"That is not Freedom as I understand it," piped the little man,--and one believed him,--but could not refrain from murmuring with the poet:
C'est que la Liberté n'est pas une comtesse
Du noble Faubourg St. Germain,
Une femme qu'un cri fait tomber en faiblesse,
Qui met du blanc et du carmin;
C'est une forte femme.
XIV.
A very instructive resort, even for a layman, was the Record Office, for there one could run through the whole history of France in the most entertaining manner with the help of the manuscripts placed on view, from the most ancient papyrus rolls to the days of parchment and paper. You saw the documents of the Feudal Lords' and Priests' Conspiracies under the Merovingians and the Capets, the decree of divorce between Philip Augustus and Ingeborg, and letters from the most notable personages of the Middle Ages and the autocracy. The period of the Revolution and the First Empire came before one with especial vividness. There was Charlemagne's monogram stencilled in tin, and that of Robert of Paris, reproduced in the same manner, those of Louis XIV. and Molière, of Francis the Catholic and Mary Stuart. There were letters from Robespierre and Danton, requests for money and death-warrants from the Reign of Terror, Charlotte Corday's last letters from prison and the original letters of Napoleon from St. Helena.
In June I saw the annual races at Longchamps for the first time. Great was the splendour. From two o'clock in the afternoon to six there was an uninterrupted stream of carriages, five or six abreast, along the Champs Elysées; there were thousands of lorettes (as they were called at that time) in light silk gowns, covered with diamonds and precious stones, in carriages decorated with flowers. Coachmen and footmen wore powdered wigs, white or grey, silk stockings and knee-breeches and a flower in the buttonhole matching the colour of their livery and the flowers which hung about the horses' ears. Some of the carriages had no coachman's box or driver, but were harnessed to four horses ridden by postillions in green satin or scarlet velvet, with white feathers in their caps.
The only great demi-mondaine of whom I had hitherto caught a glimpse was the renowned Madame de Païva, who had a little palace by the side of the house in which Frölich the painter lived, in the Champs Elysées. Her connection with Count Henckel v. Donnersmark permitted her to surround herself with regal magnificence, and, to the indignation of Princess Mathilde, men like Gautier and Renan, Sainte-Beuve and Goncourt, Saint-Victor and Taine, sat at her table.

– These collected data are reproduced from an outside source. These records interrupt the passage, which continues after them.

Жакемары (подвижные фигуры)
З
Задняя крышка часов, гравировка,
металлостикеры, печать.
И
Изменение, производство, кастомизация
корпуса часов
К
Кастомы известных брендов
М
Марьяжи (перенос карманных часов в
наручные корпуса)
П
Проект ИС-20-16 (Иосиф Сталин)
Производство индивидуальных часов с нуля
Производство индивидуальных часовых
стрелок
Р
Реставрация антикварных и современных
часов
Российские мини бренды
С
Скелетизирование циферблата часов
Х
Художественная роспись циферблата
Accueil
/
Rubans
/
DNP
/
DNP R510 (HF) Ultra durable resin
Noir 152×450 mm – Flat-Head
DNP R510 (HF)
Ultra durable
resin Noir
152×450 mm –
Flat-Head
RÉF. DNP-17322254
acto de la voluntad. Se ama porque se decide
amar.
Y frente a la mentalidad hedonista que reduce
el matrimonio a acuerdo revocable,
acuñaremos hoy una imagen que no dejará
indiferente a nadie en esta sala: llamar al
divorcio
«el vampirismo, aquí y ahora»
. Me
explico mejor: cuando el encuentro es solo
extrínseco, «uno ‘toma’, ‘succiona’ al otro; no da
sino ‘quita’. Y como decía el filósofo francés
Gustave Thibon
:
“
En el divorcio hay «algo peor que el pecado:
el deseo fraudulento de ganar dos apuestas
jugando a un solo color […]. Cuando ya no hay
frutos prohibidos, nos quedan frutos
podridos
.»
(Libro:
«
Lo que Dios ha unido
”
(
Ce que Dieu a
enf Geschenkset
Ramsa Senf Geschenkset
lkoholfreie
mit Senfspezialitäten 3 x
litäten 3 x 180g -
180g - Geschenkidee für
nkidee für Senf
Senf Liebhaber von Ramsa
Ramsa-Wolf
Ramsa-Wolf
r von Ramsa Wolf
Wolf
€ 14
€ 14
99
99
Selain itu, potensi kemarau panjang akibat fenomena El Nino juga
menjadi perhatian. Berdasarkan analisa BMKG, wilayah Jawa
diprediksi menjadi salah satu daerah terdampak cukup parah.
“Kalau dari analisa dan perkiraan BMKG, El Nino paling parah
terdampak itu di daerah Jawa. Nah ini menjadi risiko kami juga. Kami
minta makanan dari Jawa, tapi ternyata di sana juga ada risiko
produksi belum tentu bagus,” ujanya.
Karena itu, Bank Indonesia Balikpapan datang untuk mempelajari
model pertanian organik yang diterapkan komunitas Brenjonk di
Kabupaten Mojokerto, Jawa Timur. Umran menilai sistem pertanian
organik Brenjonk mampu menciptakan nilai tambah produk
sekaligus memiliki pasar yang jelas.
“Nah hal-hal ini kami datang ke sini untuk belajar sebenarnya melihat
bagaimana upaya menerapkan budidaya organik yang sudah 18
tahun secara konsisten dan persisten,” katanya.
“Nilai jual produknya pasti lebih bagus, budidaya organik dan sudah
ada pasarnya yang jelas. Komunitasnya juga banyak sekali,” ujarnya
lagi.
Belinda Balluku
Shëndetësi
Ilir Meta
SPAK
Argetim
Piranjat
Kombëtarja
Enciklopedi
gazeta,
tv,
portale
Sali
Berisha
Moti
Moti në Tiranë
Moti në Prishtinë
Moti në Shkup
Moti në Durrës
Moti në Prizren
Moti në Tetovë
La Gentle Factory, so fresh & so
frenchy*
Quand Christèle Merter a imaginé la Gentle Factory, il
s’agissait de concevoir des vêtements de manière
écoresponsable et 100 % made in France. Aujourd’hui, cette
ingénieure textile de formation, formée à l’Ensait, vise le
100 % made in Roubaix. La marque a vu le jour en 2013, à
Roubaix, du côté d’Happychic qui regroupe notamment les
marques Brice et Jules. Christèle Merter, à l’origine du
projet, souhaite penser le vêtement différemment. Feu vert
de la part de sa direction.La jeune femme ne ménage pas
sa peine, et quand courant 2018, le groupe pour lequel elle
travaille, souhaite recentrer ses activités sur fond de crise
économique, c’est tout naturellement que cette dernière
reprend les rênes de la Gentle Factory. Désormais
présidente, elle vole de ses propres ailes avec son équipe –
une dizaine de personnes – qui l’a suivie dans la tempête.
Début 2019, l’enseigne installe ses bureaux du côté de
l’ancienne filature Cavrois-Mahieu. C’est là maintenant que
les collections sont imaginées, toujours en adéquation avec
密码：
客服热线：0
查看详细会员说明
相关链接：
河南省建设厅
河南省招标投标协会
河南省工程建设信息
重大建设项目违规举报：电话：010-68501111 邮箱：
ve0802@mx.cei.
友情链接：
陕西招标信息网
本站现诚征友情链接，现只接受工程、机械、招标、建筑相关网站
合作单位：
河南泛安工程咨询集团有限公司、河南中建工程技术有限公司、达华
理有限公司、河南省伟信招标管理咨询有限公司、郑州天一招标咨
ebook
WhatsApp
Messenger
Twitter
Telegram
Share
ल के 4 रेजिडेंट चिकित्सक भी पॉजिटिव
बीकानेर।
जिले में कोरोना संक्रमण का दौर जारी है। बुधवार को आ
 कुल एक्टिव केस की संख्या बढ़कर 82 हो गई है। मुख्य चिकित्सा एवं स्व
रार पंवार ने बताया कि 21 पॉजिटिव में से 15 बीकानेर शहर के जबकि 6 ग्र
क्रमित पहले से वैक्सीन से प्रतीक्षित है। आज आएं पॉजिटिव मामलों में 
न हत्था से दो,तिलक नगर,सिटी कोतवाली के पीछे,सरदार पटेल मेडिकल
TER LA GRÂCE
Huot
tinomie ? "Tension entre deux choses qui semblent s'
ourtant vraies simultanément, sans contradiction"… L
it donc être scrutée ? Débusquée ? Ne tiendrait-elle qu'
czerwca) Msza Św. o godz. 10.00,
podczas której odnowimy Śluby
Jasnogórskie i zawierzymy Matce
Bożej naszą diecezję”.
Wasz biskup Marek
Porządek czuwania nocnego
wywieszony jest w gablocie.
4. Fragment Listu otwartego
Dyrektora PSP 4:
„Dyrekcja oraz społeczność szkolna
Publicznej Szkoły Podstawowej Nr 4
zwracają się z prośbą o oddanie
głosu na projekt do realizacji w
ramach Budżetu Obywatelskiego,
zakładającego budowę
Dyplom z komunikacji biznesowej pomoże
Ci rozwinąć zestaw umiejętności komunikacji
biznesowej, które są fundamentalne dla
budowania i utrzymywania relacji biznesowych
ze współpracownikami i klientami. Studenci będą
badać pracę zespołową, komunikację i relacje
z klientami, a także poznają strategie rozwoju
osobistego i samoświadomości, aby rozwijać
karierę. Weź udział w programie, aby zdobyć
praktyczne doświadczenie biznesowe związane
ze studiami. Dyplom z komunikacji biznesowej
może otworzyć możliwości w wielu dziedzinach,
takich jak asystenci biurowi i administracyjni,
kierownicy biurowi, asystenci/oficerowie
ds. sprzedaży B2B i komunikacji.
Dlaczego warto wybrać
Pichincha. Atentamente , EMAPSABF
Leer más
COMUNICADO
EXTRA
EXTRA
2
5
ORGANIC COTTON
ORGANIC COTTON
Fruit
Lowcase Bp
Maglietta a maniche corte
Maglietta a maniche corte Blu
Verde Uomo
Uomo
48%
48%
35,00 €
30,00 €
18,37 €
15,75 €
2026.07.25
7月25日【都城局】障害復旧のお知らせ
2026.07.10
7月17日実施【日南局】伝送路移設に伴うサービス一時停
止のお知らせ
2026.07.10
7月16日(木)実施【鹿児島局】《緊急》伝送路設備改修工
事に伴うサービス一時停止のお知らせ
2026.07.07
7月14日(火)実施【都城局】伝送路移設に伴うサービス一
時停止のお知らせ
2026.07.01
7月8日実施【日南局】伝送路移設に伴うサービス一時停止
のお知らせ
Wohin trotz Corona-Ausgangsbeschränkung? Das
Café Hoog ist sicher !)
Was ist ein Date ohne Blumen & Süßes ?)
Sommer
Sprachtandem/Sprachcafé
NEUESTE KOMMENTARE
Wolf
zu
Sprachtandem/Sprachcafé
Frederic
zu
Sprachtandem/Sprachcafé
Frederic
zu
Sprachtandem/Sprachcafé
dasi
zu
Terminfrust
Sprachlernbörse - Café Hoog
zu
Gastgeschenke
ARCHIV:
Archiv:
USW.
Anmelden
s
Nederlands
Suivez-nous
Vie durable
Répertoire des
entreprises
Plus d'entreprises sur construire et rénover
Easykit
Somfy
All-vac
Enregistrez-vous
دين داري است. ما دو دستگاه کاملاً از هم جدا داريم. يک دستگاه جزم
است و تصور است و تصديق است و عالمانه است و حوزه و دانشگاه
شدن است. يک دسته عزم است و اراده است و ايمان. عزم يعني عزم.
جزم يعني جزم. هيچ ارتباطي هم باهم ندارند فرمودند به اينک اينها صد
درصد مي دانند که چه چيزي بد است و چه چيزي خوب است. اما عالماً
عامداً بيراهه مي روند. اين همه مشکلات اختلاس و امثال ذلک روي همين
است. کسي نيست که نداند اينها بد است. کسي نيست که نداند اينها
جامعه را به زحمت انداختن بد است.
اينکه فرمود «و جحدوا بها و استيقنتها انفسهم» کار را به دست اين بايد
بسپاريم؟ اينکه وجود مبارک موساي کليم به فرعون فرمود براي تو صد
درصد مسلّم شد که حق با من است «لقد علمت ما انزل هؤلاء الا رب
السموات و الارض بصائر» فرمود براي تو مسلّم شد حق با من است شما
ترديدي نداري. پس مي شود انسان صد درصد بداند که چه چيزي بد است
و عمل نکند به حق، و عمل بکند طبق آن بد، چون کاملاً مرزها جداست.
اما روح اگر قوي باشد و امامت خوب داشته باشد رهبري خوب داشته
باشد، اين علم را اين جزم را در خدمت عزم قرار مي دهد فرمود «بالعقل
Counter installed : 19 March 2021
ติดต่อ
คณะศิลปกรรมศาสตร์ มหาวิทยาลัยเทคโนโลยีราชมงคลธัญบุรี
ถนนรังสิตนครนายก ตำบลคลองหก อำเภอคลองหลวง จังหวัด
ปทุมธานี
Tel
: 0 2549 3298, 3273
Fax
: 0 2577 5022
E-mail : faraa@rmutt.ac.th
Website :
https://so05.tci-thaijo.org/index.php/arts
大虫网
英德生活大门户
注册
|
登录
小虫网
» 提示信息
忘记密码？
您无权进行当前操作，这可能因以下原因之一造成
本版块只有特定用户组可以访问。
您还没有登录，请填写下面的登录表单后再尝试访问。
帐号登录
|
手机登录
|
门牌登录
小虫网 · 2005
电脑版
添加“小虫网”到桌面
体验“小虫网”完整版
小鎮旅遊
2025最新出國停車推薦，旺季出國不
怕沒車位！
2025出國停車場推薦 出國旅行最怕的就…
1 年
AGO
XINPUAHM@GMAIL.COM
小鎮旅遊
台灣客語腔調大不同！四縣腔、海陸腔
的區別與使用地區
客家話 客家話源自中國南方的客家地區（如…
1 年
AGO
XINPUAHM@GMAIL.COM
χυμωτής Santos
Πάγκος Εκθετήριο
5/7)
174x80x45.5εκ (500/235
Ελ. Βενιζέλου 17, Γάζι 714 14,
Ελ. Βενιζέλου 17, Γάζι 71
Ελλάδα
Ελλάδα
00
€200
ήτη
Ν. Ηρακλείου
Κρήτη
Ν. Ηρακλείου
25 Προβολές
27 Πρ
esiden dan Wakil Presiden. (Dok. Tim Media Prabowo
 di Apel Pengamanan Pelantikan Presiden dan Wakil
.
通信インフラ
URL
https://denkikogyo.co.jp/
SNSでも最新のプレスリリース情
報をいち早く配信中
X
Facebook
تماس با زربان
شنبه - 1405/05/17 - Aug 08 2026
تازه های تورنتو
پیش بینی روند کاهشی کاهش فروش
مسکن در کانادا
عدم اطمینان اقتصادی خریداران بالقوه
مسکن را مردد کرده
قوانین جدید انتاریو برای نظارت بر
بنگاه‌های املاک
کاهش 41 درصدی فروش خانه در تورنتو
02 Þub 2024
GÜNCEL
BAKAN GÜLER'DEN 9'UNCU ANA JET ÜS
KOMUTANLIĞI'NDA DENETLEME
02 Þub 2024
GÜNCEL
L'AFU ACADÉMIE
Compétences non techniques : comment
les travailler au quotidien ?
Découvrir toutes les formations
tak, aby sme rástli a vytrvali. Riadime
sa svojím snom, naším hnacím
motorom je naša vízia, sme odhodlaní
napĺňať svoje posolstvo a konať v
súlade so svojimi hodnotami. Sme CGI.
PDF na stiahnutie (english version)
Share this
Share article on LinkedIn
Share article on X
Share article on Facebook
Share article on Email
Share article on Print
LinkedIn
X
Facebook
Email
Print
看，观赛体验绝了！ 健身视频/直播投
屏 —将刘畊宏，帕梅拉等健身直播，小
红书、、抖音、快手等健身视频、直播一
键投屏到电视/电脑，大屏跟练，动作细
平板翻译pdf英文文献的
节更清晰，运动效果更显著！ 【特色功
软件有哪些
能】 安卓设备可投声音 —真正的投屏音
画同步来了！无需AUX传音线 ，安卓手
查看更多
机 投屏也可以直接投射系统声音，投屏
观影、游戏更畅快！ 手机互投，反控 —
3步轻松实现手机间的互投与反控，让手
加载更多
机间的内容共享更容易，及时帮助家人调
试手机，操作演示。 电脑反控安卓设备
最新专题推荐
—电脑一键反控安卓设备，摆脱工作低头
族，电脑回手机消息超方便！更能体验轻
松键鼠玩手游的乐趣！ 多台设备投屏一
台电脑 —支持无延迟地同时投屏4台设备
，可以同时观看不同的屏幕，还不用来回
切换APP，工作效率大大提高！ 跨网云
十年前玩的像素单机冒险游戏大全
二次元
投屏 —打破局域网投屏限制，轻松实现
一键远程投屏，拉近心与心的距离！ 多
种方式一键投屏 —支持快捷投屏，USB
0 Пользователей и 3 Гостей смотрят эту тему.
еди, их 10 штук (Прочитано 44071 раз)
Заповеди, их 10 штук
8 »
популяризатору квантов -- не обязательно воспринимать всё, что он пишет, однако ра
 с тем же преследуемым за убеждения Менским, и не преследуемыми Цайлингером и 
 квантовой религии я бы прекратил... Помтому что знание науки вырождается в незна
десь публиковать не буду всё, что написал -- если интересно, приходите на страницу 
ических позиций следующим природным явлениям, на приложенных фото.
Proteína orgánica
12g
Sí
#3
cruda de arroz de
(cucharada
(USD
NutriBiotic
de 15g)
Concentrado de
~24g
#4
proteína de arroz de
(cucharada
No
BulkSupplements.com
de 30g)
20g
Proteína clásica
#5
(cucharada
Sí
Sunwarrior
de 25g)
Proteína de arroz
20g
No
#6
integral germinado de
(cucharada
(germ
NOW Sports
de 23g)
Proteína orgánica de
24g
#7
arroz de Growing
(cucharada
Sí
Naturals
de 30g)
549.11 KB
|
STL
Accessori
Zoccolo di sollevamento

The ladies here were younger and prettier, but socially of lower rank. The gentlemen went about among the carriages, said tu without any preamble to the women, and squeezed their hands, while their men-servants sat stolid, like wood, seeming neither to hear nor see.
This race-day was the last under the Empire. It is the one described in Zola's Nana. The prize for the third race was 100,000 francs. After English horses had been victorious for several years in succession, the prize was carried off in 1870--as in Nana--by a native-born horse, and the jubilation was great; it was a serious satisfaction to national vanity.
At that time, the Tuileries were still standing, and I was fond of walking about the gardens near closing time, when the guard beat the drums to turn the people out. It was pleasant to hear the rolling of the drums, which were beaten by two of the Grenadier Guard drummers and a Turco. Goldschmidt had already written his clever and linguistically very fine piece of prose about this rolling of the drums and what it possibly presaged: Napoleon's own expulsion from the Tuileries and the humiliation of French grandeur before the Prussians, who might one day come and drum this grandeur out. But Goldschmidt had disfigured the pretty little piece somewhat by relating that one day when, for an experiment, he had tried to make his way into the gardens after the signal for closing had sounded, the Zouave had carelessly levelled his bayonet at him with the words: "Ne faites pas des bêtises!" This levelling of the bayonet on such trivial provocation was too tremendous, so I made up my mind one evening to try myself. The soldier on guard merely remarked politely: "Fermé, monsieur, on va sortir."
I little dreamed that only a few months later the Empress would steal secretly out of the palace, having lost her crown, and still less that only six months afterwards, during the civil war, the Tuileries would be reduced to ashes, never to rise again.